Exercise |
Rewrite the items from the start through the line that contains "collection date: 1968-02-20", changing "collection date" to "date collected" and leaving everything else as it is.

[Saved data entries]
------------------------------------------------------------------------
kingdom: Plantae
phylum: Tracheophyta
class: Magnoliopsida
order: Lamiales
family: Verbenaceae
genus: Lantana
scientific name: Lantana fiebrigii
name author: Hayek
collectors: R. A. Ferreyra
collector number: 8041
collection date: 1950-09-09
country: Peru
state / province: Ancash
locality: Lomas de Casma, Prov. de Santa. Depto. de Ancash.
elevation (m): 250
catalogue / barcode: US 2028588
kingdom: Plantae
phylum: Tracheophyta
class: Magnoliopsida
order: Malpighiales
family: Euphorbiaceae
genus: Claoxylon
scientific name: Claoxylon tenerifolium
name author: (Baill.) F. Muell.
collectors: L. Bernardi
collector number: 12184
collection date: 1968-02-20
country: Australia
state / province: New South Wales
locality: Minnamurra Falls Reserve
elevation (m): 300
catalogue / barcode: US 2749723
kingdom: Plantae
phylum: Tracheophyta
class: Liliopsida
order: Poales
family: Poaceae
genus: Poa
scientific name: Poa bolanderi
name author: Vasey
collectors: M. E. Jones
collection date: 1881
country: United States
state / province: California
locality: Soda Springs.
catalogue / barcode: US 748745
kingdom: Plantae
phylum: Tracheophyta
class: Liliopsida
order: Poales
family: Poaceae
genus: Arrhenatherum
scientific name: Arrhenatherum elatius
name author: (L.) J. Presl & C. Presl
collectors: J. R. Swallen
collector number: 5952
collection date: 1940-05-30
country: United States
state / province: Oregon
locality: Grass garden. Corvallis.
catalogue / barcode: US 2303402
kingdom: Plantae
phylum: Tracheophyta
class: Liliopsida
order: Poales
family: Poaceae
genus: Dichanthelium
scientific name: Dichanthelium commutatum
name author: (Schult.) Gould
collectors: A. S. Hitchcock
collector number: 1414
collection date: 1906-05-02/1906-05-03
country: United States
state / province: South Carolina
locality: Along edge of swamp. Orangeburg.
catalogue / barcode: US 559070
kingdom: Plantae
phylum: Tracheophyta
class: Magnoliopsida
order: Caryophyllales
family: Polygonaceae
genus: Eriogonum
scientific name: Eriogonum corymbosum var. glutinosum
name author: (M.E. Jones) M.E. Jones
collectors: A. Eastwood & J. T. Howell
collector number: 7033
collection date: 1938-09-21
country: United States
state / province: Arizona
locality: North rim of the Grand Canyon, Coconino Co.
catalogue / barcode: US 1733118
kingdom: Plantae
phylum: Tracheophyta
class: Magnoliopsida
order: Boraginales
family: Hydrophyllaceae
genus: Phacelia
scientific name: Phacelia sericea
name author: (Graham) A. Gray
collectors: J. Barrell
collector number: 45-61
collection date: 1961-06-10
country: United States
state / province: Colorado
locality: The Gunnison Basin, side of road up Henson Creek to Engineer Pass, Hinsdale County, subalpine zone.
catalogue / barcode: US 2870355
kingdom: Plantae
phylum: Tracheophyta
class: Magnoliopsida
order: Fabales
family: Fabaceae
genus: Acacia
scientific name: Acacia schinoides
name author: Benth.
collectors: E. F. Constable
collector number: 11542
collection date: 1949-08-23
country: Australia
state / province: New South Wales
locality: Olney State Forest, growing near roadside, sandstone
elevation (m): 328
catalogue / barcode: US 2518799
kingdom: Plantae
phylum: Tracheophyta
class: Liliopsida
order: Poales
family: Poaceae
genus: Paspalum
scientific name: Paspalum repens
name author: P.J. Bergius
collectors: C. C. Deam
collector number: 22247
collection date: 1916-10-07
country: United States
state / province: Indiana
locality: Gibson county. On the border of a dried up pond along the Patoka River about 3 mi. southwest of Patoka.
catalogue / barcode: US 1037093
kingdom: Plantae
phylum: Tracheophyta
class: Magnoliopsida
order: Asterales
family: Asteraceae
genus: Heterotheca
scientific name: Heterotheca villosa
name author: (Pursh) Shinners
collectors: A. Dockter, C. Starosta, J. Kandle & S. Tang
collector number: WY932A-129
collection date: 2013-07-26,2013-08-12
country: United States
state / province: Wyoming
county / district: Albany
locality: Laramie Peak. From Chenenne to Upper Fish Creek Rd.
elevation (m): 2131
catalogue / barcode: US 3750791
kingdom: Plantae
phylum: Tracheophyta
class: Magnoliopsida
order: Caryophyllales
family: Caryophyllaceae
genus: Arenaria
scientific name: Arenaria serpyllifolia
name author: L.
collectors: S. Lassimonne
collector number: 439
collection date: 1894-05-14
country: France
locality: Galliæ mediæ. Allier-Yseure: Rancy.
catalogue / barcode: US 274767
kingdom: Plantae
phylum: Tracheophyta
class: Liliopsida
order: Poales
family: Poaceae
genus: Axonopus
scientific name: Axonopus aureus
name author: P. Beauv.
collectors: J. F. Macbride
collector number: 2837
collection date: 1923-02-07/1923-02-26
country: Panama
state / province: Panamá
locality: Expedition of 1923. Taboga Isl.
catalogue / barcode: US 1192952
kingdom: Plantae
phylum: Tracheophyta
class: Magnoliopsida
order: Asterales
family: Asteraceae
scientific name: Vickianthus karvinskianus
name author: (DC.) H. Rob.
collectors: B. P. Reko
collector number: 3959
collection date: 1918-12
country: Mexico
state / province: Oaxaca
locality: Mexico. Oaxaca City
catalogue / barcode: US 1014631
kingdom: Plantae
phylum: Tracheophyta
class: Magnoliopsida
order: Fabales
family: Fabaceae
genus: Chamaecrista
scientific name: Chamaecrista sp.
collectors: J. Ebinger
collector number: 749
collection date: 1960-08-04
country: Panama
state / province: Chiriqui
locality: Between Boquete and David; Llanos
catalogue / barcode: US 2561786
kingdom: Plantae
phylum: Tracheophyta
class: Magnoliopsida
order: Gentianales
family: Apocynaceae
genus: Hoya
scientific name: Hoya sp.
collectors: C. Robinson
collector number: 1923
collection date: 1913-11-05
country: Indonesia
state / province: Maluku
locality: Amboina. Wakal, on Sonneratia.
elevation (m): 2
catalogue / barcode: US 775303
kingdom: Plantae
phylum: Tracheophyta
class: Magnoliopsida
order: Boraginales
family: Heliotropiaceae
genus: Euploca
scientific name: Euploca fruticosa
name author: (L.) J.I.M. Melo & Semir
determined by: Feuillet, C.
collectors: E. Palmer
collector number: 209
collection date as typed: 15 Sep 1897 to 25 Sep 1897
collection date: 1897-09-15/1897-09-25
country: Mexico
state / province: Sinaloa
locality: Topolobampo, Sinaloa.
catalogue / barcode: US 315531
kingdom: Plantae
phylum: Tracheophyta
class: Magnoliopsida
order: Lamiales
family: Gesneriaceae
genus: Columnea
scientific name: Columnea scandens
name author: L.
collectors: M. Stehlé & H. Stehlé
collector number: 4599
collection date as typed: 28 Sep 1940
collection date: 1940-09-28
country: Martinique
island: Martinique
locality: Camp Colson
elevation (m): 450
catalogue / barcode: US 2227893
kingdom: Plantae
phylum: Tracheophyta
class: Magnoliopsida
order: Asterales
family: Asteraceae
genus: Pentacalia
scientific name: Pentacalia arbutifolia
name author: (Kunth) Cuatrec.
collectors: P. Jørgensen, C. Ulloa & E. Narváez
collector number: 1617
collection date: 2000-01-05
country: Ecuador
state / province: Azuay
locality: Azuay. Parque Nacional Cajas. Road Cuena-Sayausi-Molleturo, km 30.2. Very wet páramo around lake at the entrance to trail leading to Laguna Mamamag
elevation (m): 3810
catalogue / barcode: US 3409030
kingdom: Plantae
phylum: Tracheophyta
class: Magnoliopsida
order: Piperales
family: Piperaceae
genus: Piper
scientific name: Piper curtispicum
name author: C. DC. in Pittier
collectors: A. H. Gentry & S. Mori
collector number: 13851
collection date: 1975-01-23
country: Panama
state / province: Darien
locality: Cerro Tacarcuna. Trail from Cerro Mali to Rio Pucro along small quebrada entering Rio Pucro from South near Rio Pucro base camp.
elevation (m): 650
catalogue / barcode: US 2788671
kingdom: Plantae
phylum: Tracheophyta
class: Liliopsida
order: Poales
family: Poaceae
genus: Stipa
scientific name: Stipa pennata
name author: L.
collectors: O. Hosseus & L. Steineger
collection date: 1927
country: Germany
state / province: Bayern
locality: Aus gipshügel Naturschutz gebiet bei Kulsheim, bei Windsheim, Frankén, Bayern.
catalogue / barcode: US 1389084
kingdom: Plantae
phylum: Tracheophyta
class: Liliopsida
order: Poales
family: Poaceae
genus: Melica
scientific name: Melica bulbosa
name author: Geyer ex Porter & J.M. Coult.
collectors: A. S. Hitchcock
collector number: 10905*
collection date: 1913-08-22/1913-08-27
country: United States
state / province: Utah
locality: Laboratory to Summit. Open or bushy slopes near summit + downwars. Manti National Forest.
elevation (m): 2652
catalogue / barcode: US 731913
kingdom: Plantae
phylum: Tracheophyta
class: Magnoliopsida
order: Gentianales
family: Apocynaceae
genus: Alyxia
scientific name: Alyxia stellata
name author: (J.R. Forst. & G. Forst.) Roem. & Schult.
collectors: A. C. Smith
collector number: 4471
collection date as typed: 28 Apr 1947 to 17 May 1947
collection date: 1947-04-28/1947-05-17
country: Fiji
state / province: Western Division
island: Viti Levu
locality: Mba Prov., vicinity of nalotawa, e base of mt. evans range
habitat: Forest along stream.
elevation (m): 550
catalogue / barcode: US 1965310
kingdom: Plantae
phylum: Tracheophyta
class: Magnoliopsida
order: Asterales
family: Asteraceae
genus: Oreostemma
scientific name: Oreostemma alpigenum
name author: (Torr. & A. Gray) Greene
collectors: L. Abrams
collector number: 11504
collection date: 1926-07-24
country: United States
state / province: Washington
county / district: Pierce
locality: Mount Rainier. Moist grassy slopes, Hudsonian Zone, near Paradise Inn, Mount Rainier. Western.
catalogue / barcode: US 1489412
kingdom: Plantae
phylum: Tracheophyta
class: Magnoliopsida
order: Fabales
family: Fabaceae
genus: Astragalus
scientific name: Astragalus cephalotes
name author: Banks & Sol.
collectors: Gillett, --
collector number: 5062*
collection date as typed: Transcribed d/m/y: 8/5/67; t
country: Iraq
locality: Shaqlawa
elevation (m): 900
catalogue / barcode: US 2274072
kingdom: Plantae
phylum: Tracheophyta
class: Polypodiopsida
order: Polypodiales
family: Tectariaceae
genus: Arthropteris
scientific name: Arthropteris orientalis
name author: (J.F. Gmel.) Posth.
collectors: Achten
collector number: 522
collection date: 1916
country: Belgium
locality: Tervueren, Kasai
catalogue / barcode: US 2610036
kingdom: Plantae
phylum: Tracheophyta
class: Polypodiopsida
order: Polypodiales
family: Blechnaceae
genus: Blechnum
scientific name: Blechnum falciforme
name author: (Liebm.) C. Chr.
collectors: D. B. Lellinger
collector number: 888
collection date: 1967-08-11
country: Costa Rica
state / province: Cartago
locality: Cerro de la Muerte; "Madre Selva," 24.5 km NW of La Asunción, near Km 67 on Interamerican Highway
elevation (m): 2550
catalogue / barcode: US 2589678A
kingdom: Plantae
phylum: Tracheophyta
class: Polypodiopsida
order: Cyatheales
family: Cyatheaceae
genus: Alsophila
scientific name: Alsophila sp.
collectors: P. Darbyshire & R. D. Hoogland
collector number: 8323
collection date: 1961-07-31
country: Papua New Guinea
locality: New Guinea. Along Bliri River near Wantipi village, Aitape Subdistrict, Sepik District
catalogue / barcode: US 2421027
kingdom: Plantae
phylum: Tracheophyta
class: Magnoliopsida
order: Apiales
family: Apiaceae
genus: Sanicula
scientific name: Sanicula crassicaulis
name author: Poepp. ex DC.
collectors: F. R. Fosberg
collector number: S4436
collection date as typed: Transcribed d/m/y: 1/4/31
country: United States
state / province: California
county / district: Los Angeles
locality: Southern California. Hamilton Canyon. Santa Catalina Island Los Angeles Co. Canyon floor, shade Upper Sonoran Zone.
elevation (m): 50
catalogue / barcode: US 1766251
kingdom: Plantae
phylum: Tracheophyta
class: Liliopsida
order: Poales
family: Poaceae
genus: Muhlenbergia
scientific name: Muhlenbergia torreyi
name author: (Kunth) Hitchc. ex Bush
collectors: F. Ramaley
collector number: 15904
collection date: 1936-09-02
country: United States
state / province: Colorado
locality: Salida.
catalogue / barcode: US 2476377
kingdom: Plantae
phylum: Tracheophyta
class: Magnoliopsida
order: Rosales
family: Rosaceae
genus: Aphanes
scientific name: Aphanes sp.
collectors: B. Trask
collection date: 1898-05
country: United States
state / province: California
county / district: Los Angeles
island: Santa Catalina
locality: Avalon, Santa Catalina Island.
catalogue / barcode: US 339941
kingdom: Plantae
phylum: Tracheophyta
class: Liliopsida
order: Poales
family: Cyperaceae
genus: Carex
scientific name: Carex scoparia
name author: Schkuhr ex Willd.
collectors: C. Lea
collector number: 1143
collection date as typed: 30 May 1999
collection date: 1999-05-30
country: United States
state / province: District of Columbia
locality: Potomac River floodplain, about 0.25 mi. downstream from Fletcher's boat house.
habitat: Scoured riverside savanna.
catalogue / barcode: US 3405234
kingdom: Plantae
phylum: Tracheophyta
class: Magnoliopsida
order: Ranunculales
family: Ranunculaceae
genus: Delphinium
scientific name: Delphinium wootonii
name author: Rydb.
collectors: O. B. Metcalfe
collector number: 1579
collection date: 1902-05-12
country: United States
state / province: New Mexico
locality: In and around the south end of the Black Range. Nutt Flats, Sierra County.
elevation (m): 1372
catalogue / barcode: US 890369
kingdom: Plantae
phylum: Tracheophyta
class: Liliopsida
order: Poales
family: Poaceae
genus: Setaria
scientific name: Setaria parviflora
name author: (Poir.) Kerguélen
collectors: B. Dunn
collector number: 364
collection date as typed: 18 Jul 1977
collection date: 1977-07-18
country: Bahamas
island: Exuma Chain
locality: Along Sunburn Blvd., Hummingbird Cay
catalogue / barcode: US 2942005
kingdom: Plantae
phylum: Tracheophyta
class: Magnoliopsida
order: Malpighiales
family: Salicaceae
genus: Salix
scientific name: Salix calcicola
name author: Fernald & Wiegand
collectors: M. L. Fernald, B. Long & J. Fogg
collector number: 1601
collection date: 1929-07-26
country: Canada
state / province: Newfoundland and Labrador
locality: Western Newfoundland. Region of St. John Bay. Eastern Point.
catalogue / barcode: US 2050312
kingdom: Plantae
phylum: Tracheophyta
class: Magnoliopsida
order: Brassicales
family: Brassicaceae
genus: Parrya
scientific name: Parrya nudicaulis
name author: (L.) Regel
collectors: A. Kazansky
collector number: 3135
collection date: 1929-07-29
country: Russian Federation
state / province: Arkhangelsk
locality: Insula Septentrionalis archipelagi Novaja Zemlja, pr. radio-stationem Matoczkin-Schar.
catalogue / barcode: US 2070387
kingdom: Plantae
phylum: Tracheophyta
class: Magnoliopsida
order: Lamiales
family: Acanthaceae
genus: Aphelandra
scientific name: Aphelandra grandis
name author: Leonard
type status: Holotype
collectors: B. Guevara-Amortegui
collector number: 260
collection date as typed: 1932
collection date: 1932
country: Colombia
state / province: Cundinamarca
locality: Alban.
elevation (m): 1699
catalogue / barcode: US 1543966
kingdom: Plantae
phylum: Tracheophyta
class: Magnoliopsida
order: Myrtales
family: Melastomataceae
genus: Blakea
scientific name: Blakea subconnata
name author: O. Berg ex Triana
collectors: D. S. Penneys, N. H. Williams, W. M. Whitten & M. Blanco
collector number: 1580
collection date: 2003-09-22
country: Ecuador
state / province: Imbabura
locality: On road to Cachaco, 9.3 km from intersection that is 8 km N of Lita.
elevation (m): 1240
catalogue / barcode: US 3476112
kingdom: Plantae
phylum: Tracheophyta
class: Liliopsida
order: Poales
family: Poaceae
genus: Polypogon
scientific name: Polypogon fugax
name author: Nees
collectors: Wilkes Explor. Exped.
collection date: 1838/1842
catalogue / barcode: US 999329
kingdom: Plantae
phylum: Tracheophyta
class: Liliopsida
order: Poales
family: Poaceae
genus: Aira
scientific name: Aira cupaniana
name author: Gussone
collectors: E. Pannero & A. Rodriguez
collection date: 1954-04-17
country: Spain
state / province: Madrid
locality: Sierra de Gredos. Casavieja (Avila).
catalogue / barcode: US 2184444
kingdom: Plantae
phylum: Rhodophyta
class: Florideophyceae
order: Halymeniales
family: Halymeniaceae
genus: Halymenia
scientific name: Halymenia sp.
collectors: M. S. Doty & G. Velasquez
------------------------------------------------------------------------
Written answer |
kingdom: Plantae
phylum: Tracheophyta
class: Magnoliopsida
order: Lamiales
family: Verbenaceae
genus: Lantana
scientific name: Lantana fiebrigii
name author: Hayek
collectors: R. A. Ferreyra
collector number: 8041
date collected: 1950-09-09
country: Peru
state / province: Ancash
locality: Lomas de Casma, Prov. de Santa. Depto. de Ancash.
elevation (m): 250
catalogue / barcode: US 2028588
kingdom: Plantae
phylum: Tracheophyta
class: Magnoliopsida
order: Malpighiales
family: Euphorbiaceae
genus: Claoxylon
scientific name: Claoxylon tenerifolium
name author: (Baill.) F. Muell.
collectors: L. Bernardi
collector number: 12184
date collected: 1968-02-20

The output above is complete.